- DOCUMENT EXTRACT:
== == ==
Randy WoodleyI recently spoke and taught at a Christian college in Pennsylvania during their annual missions week. The students took the challenge from a Native American well and they asked some very good questions. I was impressed at their engagement with the world. Before arriving at the school I stopped in Carlisle, PA, at what remains of the very first American Indian Boarding School in America. This relatively forgotten chapter in American history remains unknown to many—but not to Native Americans. It is the proverbial “elephant in the living room.”

I’ll relate to you the short version. Richard Henry Pratt, commanding officer of a unit of African American “Buffalo Soldiers” and Indian Scouts at Fort Sill, Oklahoma, was given the task to re-incorporate Indian prisoners of war into a civilized life. He set up what amounted to a strict military training system at the Ft. Marion prison in St. Augustine, Florida to reform these former warriors. After release, the warriors generally went “back to the blanket,” returning to their preferred former lifestyles of freedom, however truncated it now seemed.

Pratt’s grand experiment of “assimilation through total immersion” was then directed towards the children of Native Americans. Taken from their families from as young as six years old, sometimes never to see them again, or not until after graduation, the children of five generations of Native Americans grew up institutionalized. In 1879, the first site of what would become hundreds of these Indian Boarding Schools throughout the U.S. and Canada opened in Carlisle, Pennsylvania. Pratt’s mantra became the call of missions: “kill the Indian, save the man.” The worst of this era lasted almost 100 years.

The conditions were much the same regardless of location or country: strict and swift punishment for students who spoke in their native language or “acted Indian”; a rigorous military lifestyle, mal-nourishment, isolation from family, long and difficult work hours, and short school hours for industrial school (common jobs after graduation became domestic servants for women, and the military, mostly as “cannon fodder,” for men). Severe humiliation was a common punishment. Also beatings, rape, sodomy, and torture happened much more frequently than most admit. How were the children given over to such sadistic places?
== == ==
- INFORMATION SHOWN:

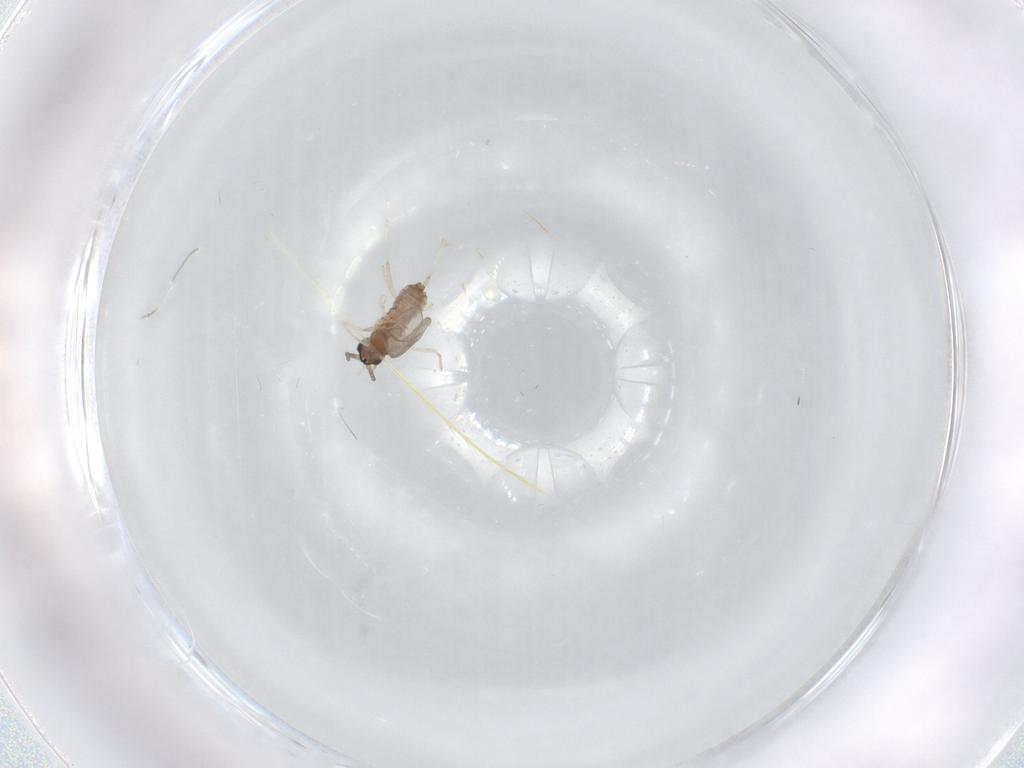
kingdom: Animalia
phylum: Arthropoda
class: Insecta
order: Diptera
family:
== == ==
- GIVEN TASK 1: According to the passage on Indian boarding schools, in what year did the first site open in Carlisle, Pennsylvania?
- GIVEN TASK 2: Write the next few paragraphs of the passage on Indian boarding schools, picking up after its final sentence.
You won't need the entries for this.

- RIGHT ANSWER 1: 1879

- RIGHT ANSWER 2:
Often at the behest and manipulation of the missionary. Indian agents sometimes threatened to cut off rations from reservation families if they did not send their children for “betterment.” Missionaries and government Indian Agents often worked together towards this common purpose. Occasionally, outright kidnapping was used as a last resort. Remember, to many American minds at that time, “civilization” was part and parcel of one’s salvation. And, this was, after all, for the Indian’s own welfare.

I stopped at the first gas station in Carlisle to ask where the Indian School was located. I was hoping for a museum or at least a memorial of some kind. No one understood the question. Forgotten so soon … Finally, I was directed to the Army War College that has since taken over the grounds. I found out from a policeman that the only vestige remaining from the Indian school was the cemetery and a former stockade (a prison cell for Indian children). The cemetery was located outside the checkpoint so I decided I could skip seeing the stockade. The irony of the army searching my person and my car struck me as something I couldn’t emotionally bear at the time.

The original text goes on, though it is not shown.